### Check your understanding
[a] According to the article on India's campaign to isolate Pakistan, during which years did Amarjit Singh Dulat lead the Research and Analysis Wing?
[b] From the article on India's campaign to isolate Pakistan, extract the stretch from "In a blunt admission" through "with the world." word for word.
[c] Continue the article on India's campaign to isolate Pakistan from the point where it stops.

### Page excerpt
------------------------------------------------------------------------

In a blunt admission that would have been unthinkable a decade ago, a former chief of India's external intelligence agency has conceded that New Delhi's long-running campaign to diplomatically isolate Pakistan has fallen apart. Amarjit Singh Dulat, who led the Research and Analysis Wing (RAW) from 1999 to 2004, told Geo News this week that India's strategic narrative on Kashmir and cross-border terrorism had failed to resonate globally, while Pakistan's diplomatic outreach, particularly its role as a mediator, had gained unexpected traction. That's not just a setback for India. It's a tectonic shift in how South Asia engages with the world.
The backdrop: a decade of diplomatic trench warfare
Since the 2008 Mumbai attacks, India has waged a relentless campaign to isolate Pakistan diplomatically. It pulled out of the 2009 SAARC summit in Islamabad after the carnage in Chhatrapati Shivaji Terminus. It leaned on Washington and Brussels to blacklist Lashkar-e-Taiba leaders. It even tried to brand Pakistan as a state sponsor of terrorism at the Financial Action Task Force (FATF). And for years, it worked, until it didn't. The turning point came in 2019, when India's airstrike on Balakot backfired politically. That strike, meant to punish Pakistan for the Pulwama attack, instead showed up on global news feeds as escalation rather than deterrence. The UN Security Council called for restraint. The US distanced itself from the operation. Even close allies like France and Russia refused to endorse India's narrative unconditionally. By 2023, Pakistan had secured a seat on the UN Human Rights Council, hosted Saudi Crown Prince Mohammed bin Salman, and brokered the Saudi-Iran détente with barely a whisper of protest from New Delhi.
Which brings us to Dulat's candor. The former spy chief didn't mince words. "We tried to tell the world that Pakistan is a terrorist state," he said. "But the world isn't listening anymore." Instead, he argued, Pakistan's ability to position itself as a mediator, first in the 2021 Afghan crisis, then in the regional energy crunch, has burnished its image far more effectively than India's hardline posture ever could. The message is clear: isolation is a two-way street. You can't keep your neighbor out of rooms it's invited into.

------------------------------------------------------------------------

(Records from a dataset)
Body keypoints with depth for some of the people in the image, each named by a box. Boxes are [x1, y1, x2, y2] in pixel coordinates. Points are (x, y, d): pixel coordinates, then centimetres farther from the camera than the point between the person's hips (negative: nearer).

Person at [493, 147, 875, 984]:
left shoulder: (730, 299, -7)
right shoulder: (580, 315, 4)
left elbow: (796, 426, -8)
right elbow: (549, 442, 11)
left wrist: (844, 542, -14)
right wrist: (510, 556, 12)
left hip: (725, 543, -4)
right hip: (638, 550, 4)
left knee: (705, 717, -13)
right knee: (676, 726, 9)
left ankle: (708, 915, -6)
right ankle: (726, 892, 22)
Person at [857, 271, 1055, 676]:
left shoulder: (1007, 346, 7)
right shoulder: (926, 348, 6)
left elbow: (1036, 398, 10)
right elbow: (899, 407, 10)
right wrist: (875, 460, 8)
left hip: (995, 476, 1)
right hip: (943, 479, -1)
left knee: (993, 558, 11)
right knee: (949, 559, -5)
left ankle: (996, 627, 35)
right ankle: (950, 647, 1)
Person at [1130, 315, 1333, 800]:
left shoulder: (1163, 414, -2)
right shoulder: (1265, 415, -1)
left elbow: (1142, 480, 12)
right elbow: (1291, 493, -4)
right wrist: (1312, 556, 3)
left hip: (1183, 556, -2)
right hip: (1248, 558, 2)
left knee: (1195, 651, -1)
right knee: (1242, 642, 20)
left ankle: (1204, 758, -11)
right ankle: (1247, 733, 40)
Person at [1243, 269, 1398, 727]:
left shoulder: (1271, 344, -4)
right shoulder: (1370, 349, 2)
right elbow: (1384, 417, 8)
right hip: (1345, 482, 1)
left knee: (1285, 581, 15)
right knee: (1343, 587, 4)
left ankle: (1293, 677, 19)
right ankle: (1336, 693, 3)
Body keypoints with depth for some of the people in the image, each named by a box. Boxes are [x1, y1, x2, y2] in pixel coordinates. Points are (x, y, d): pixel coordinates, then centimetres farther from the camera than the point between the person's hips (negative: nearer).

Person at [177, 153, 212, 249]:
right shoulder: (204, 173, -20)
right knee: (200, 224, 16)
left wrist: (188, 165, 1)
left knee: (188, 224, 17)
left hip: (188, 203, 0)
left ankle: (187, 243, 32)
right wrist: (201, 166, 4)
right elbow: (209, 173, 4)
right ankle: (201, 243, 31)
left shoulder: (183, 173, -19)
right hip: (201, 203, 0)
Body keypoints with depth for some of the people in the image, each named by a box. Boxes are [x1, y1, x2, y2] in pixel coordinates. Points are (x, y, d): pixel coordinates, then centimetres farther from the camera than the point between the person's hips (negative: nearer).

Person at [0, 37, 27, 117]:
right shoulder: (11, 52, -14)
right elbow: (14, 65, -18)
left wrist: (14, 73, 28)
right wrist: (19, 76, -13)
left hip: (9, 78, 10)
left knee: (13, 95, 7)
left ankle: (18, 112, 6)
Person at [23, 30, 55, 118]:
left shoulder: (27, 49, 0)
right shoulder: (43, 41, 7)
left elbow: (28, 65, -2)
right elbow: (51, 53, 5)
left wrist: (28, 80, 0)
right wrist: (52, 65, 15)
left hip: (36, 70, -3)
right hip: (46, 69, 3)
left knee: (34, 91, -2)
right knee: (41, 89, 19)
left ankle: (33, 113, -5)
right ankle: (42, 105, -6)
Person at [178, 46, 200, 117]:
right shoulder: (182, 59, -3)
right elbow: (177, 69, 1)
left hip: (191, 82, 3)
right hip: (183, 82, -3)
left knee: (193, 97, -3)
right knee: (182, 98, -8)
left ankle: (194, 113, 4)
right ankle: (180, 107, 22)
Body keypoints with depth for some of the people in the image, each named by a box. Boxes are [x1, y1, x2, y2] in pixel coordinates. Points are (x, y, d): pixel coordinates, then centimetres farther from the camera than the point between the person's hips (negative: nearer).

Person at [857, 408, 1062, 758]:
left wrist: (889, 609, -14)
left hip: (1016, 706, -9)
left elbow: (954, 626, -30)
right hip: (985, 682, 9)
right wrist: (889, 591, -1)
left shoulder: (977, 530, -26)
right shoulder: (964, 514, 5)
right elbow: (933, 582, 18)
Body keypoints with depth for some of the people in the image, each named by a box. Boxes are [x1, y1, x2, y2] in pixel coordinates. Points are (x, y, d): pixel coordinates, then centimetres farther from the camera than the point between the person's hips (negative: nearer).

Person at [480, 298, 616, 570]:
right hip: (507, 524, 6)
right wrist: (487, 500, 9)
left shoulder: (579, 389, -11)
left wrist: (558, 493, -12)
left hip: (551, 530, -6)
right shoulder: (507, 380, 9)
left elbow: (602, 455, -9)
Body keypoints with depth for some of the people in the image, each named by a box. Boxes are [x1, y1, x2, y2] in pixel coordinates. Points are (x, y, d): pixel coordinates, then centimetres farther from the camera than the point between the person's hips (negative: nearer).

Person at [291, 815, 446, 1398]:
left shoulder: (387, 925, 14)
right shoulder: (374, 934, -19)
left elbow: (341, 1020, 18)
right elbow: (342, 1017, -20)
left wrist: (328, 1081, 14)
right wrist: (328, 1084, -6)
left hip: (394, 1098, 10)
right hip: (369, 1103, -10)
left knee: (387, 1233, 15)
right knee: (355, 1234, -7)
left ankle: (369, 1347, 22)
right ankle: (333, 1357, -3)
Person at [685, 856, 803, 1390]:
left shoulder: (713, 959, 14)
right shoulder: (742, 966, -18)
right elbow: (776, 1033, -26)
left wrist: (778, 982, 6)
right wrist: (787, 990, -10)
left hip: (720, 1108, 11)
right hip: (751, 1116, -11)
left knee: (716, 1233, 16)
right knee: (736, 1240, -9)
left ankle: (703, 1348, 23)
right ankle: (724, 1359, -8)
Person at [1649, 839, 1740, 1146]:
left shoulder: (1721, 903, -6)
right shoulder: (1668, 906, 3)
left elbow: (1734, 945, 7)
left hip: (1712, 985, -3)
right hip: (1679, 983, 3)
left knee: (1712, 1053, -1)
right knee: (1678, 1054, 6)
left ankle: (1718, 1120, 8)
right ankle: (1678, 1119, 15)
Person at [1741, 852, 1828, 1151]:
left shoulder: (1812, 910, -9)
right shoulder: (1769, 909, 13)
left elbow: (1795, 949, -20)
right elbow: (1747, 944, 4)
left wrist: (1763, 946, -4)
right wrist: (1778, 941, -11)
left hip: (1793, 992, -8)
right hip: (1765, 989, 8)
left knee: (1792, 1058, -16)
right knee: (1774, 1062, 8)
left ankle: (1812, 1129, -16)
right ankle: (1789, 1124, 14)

------------------------------------------------------------------------

### Response list
[a] He led it from 1999 to 2004.

[b]
In a blunt admission that would have been unthinkable a decade ago, a former chief of India's external intelligence agency has conceded that New Delhi's long-running campaign to diplomatically isolate Pakistan has fallen apart. Amarjit Singh Dulat, who led the Research and Analysis Wing (RAW) from 1999 to 2004, told Geo News this week that India's strategic narrative on Kashmir and cross-border terrorism had failed to resonate globally, while Pakistan's diplomatic outreach, particularly its role as a mediator, had gained unexpected traction. That's not just a setback for India. It's a tectonic shift in how South Asia engages with the world.

[c]
A historical echo: when the isolated became the indispensable
To understand how quickly fortunes can flip, look back to the 1971 Bangladesh war. Pakistan, then led by Yahya Khan, had hoped to isolate India diplomatically after its crackdown in East Pakistan. Instead, India's support for the Mukti Bahini turned it into the de facto leader of the non-aligned movement. By December 1971, Pakistan found itself diplomatically boxed in, its allies, China and the US, too distracted by Cold War maneuvering to intervene meaningfully. Today, the roles are reversed. Pakistan is no longer the pariah; it's the broker. And India, once the rising power courted by Washington and Brussels, now finds itself playing defense in corridors where it once set the agenda.
That's not to say Pakistan is out of the woods. Its economy remains fragile, its political elite divided, and its military still wrestles with the ghosts of Afghanistan and Baloch separatists. But on the global stage, Islamabad has clawed back space it once surrendered. The question is whether India can adapt before the damage becomes irreversible.
South Asia at the crossroads: what this means for the neighborhood
For Pakistan, the immediate dividend is diplomatic breathing room. In March 2024, Saudi Arabia and Iran, once bitter rivals, reopened embassies in Islamabad, a symbolic nod to Pakistan's newfound role as a regional stabilizer. That matters more than sanctions or travel bans ever did. For India, the cost is both strategic and economic. New Delhi's push to isolate Pakistan has coincided with a slowdown in regional trade. In 2023, India-Pakistan bilateral trade hit $2.5 billion, down from $4 billion in 2011. Meanwhile, Pakistan's trade with Afghanistan and Central Asia has surged, with the Chabahar port alternative, once touted as India's gateway to Central Asia, struggling to compete with Pakistan's Gwadar hub. Even Bangladesh, long a close Indian partner, has started hedging its bets, exploring deals with Pakistan's navy for port access.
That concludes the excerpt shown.